7. Vinculaço (vínculo + laço: double bind). É imemorial tudo aquilo que é abrangente e antigo o suficiente para ser arcaico e mítico, isto é, originário e verdadeiro. É preciso dialogizar a imagem e imaginar a linguagem. Dizer o indizível e imaginar o inimaginável. Tato e toque são limites fronteiriços dum mesmo ato ou gesto, como se queira chamar. A maior parte dos autoproclamados marxistas são estúpidos em suas segregações (porque em verdade é só isso que fazem): dialética é parte da metafísica (sim, não é seu wet dream da tal "totalidade", seja lá que porcaria é isso). Só compreendeu deveras a aufhebung hegeliana, ou seja, toda sua dialética (nada tem a ver com a "síntese" fichteana), quem compreendeu a imagem dialética benjaminiana. Estes meus tênis têm muito cimento das mesmas calçadas.

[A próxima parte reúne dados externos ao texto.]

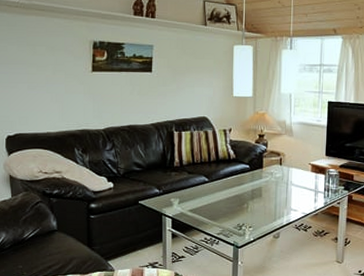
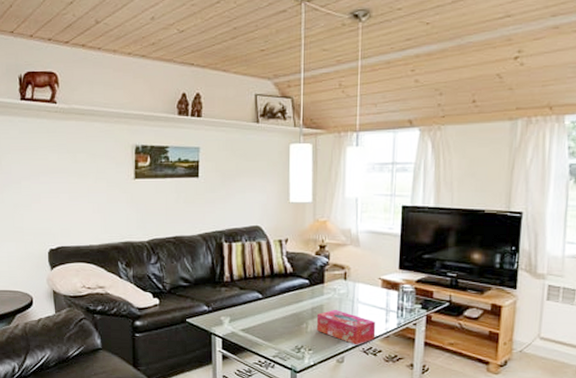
tissue box: none [256,192,307,222] -> present [316,310,376,345]

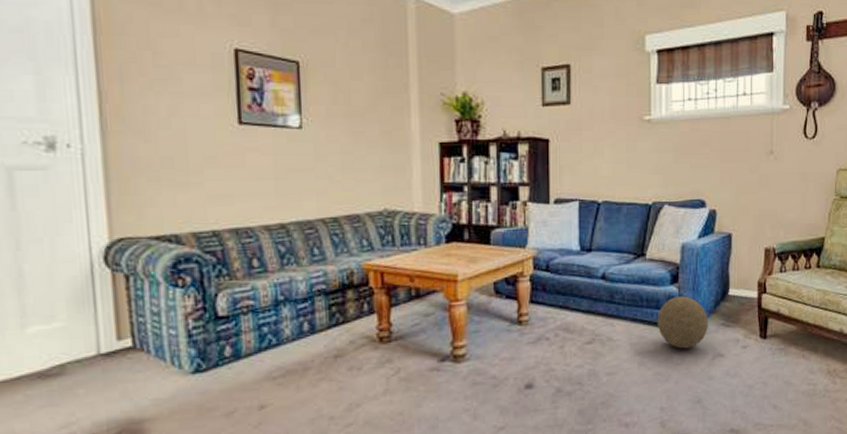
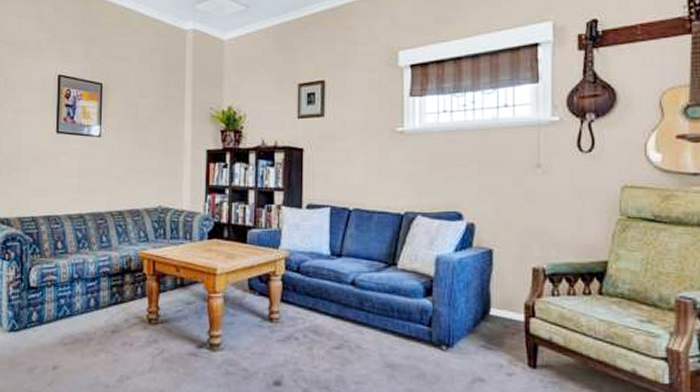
decorative ball: present [657,296,708,349] -> none [408,310,466,367]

8. Hoje, um romance qualquer lida com um fragmento de tempo, uma fração de instante, aquilo que cabe numa ampulheta, numa fotografia, num vine, num vídeo qualquer, numa selfie, numa memória a ser arquivada, portanto, num arquivo, numa extensão (esse termo é sintomático da nossa condição de ciborgues). E algumas pessoas – sem saber, a partir disso – tratam outras como se ninguém mudasse, como se o tempo inexistisse ou não agisse (sobre a redução da importância do tempo e a sobrevalorização do espaço [superficializado, pura superfície]: cf. a produção recente de journals de arquitetura com excelentes reflexões). As narrativas antigas giravam ao redor da transformação, da mudança, da variação, do diferimento produzido no e pelo tempo sobre um herói, um personagem, um conjunto de valores que se enraizava em alguém, ou que tomava corpo e se construía, e tudo isso fazia sentido afinal, todo mundo crescia, envelhecia (vide o bildungsroman dos alemães, o "romance de formação"). É por isso que os romances hoje são tão breves em termos de temporalidade cronológica ou absoluta, toda uma vida deve caber num acidente de carro, numa noitada (que expressão medonha!), o "amor da (minha) vida" deve durar até a próxima festa open bar. Exatamente porque a tendência a mudar se perdeu, porque as pessoas pouco ou nada mudam, é que tratam umas às outras como essências eternas imutáveis, invariáveis, e elas mesmas, que reclamam da invariabilidade dos outros, também se recusam a mudar. Por isso é sintomática a proliferação dum discurso como "me aceite como eu sou ou vá embora", porque você pode mudar e eu também, todos podemos, então isso aí é coisa de encostado, de preguiçoso, de quem vive numa hipocrisia de querer um mundo melhor, mas não querer tornar-se melhor para o mundo, ou seja, de quem não quer realmente um mundo melhor, só quer no discurso, da boca pra fora, só quer pra ser aceito, pra fazer imagem, pra ser bem visto (e a visão, essa visão pobre, parca, sem profundidade e sem tato, absolutamente nada dialética, está muito em voga, está disseminada, proliferada como uma doença). Daí o mundo parece estar eternizado num "fim da história", num "já-sentido", etc. e tal, porque as próprias pessoas, que fazem a história todos os dias em suas vidas, como as células todas juntas com alguma coordenação e algum caos fazem a vida (e a história, mesma coisa,) do corpo, não fazem nada diferente, não mudam. É óbvio que o mundo não mudará se ninguém mudar.